At 8:30 a ships lighter was anchored alongside and hand baggage passed down. Then men were admitted to the gangway. Passengers all lined up along the rail watching the lighter bobbing upon the waves and bumping ship and ladder. Two longshoremen stood at bottom in the lighter and when close enough, pulled and lifted passengers from the ladder to it. As I entered the smaller boat was unable to stand up because of the motion. Some passengers were lying close under the forward decking already seasick while the spray from every wave broke over us. Men, women, and children were pulled and lifted aboard, infants were carried by the sailors. Passengers dropped down on luggage and boxes anywhere.

Then the ships steam launch which had been lying off during the disembarking, came alongside and picked up the lighters hawser and took us in tow not alongside as had been done in quiet waters but with a long tow-line. After twenty minutes of buffeting and liberal of sprinkling from salt water, we ran on the beach a mile from the ship. A miscellaneous crowd lined the shore. As I approached a stack of trunks, boxes, chests, and furniture a tall young man approached and asked, “Is this Mr. Riggs[?]” Receiving my answer in the affirmative he offered a hearty handshake and replied that he was Mr. Coleman of Chicago. Then in quite as genuine a manner he asked “What can I do for you?”

This hearty and friendly greeting did much toward relieving a feeling of strangeness at being dumped ashore in a strange country amid the babble of strange tongues.

Mr. Coleman showed Riggs and his party to the Hotel Argentino in Rio Gallegos.
Mr. Coleman showed Riggs and his party to the Hotel Argentino in Rio Gallegos.

Riggs and his party stayed for several days the Hotel Argentino. Here they acclimated to their new surroundings, which – though strange at first – became more and more familiar with each passing day. In town they shopped, packed and readied their outfit for fieldwork. By the end of the first week of January they were camped on the other side of the river, searching for Santa Cruz fossil mammals along the riverbank and in the sea cliffs north of town.

The cover of Riggs' personal journal.
The cover of Riggs’ personal journal.

What does the “random journal entry” read?

A number of curious readers have asked the obvious question: what does the “random journal entry” shown in my previous post read?

There are actually four entries on the two pages depicted, including 8-9 April 1923 and 5-6 April 1924. The entries for 8-9 April 1923 are the longest and most interesting. The entry for 8 April reads: “A very bad gale last night and today till evening and quite cold[.] went out on tide flat to get a Nesodon skull and lower jaws but tide did not go out far enough to uncover it[.] wind was so strong could not walk against it[.] in Afternoon wrapped specimens.” The next entry reads: “Very rainy until noon and cloudy till about 3 P.M. Prospected tide flat and did some wrapping specimens.”
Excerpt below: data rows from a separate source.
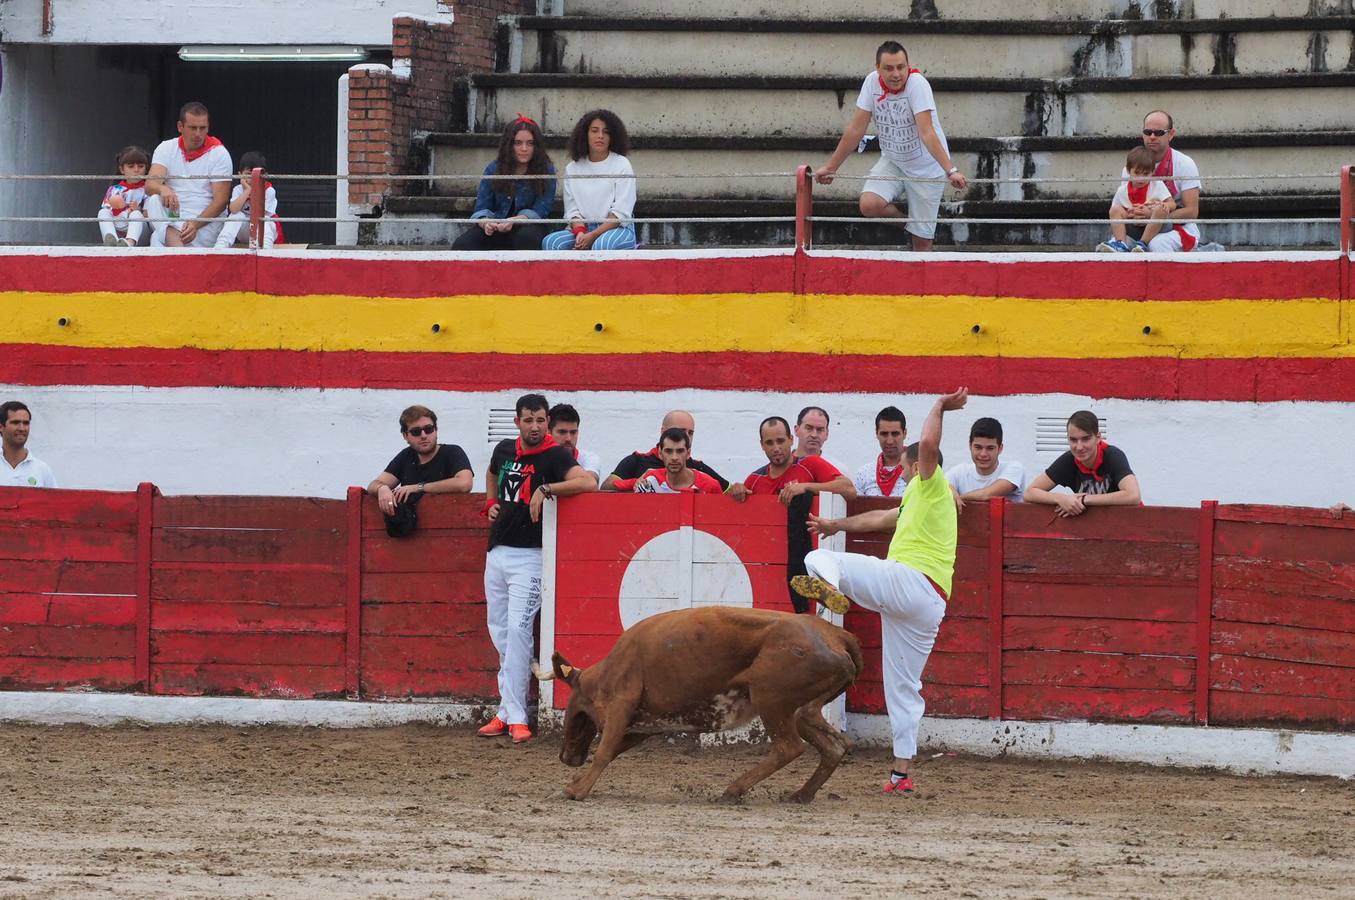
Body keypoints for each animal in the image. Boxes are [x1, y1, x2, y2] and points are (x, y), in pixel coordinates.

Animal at [533, 604, 861, 802]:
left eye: (575, 704)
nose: (565, 756)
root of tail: (834, 634)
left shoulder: (621, 705)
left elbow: (604, 751)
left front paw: (575, 790)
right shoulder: (646, 723)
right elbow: (613, 749)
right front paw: (576, 783)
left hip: (770, 698)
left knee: (788, 747)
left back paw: (733, 790)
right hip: (801, 710)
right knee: (835, 745)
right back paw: (800, 795)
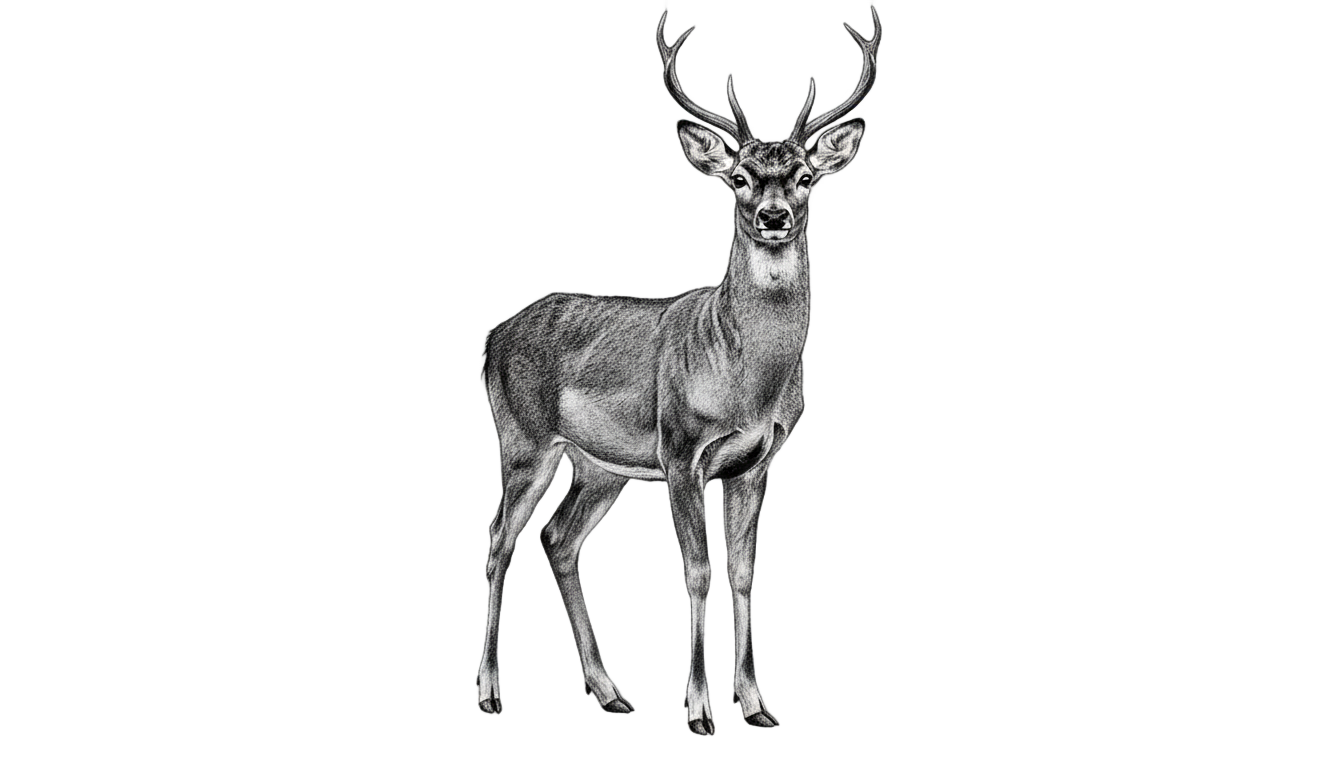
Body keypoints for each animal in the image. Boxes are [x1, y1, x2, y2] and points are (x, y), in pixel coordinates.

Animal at [471, 7, 885, 736]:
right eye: (739, 176)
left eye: (805, 175)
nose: (773, 216)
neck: (746, 379)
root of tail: (493, 337)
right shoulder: (682, 450)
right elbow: (695, 569)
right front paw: (697, 709)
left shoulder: (755, 460)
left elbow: (744, 571)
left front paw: (755, 704)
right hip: (524, 438)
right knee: (497, 541)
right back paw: (491, 692)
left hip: (600, 467)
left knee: (556, 538)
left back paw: (608, 691)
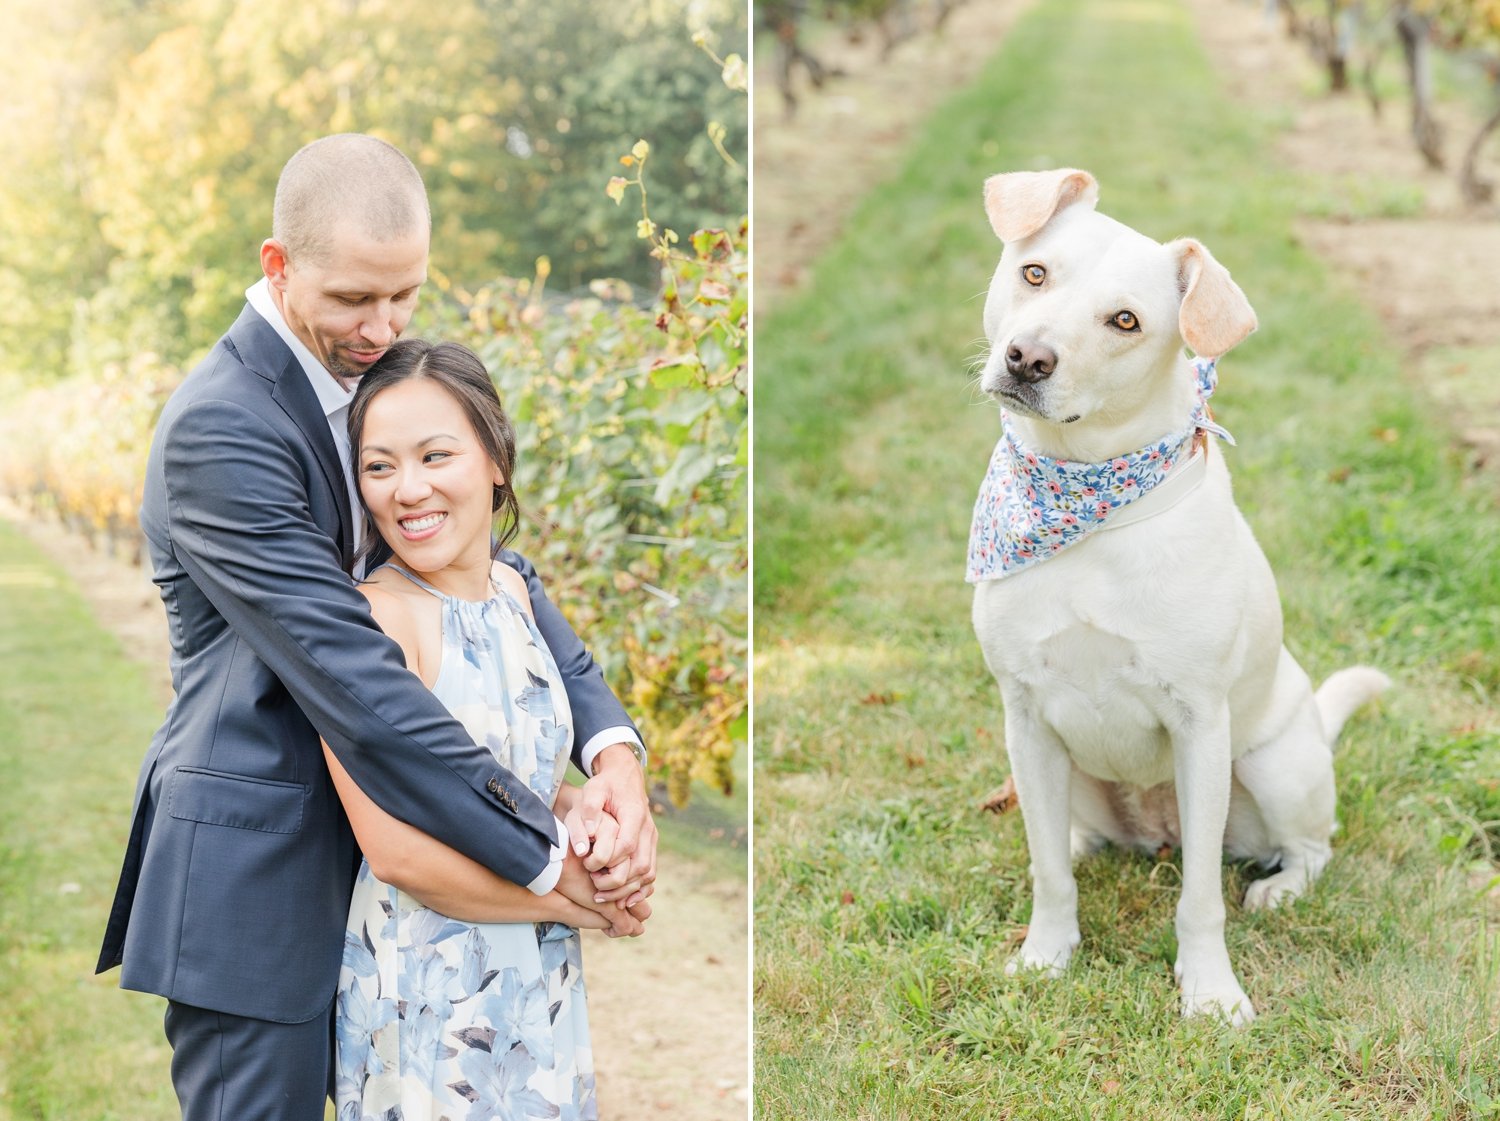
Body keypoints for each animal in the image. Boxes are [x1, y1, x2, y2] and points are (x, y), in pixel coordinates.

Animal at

John B. Abbott working at the Field Museum soon after the expedition returned home.
John B. Abbott working at the Field Museum soon after the expedition returned home.

This is no tall tale. Abbott was then encamped near the Rio Coyle, on the southeastern coast of Patagonia, and working in the mid-Miocene Santa Cruz beds. Anyone who has worked in this windy place will recognize the difficulties Abbott regales! Elmer S. Riggs, leader of the expedition, describes this weather vividly in an entry in his own journal with no date. He writes: “So strong…was wind pressure that men could not stand against it on the beach. Repeatedly we were dashed against rocks, caps and glasses blown away. Rocks were loosened from the cliffs and endangered our heads in the fall.”

Abbott and Riggs were working on the tide flat near these cliffs.
Abbott and Riggs were working on the tide flat near these cliffs.

Nesodon, now extinct, was a large-bodied notoungulate mammal endemic to South America. It was one of the more common Santa Cruz animals.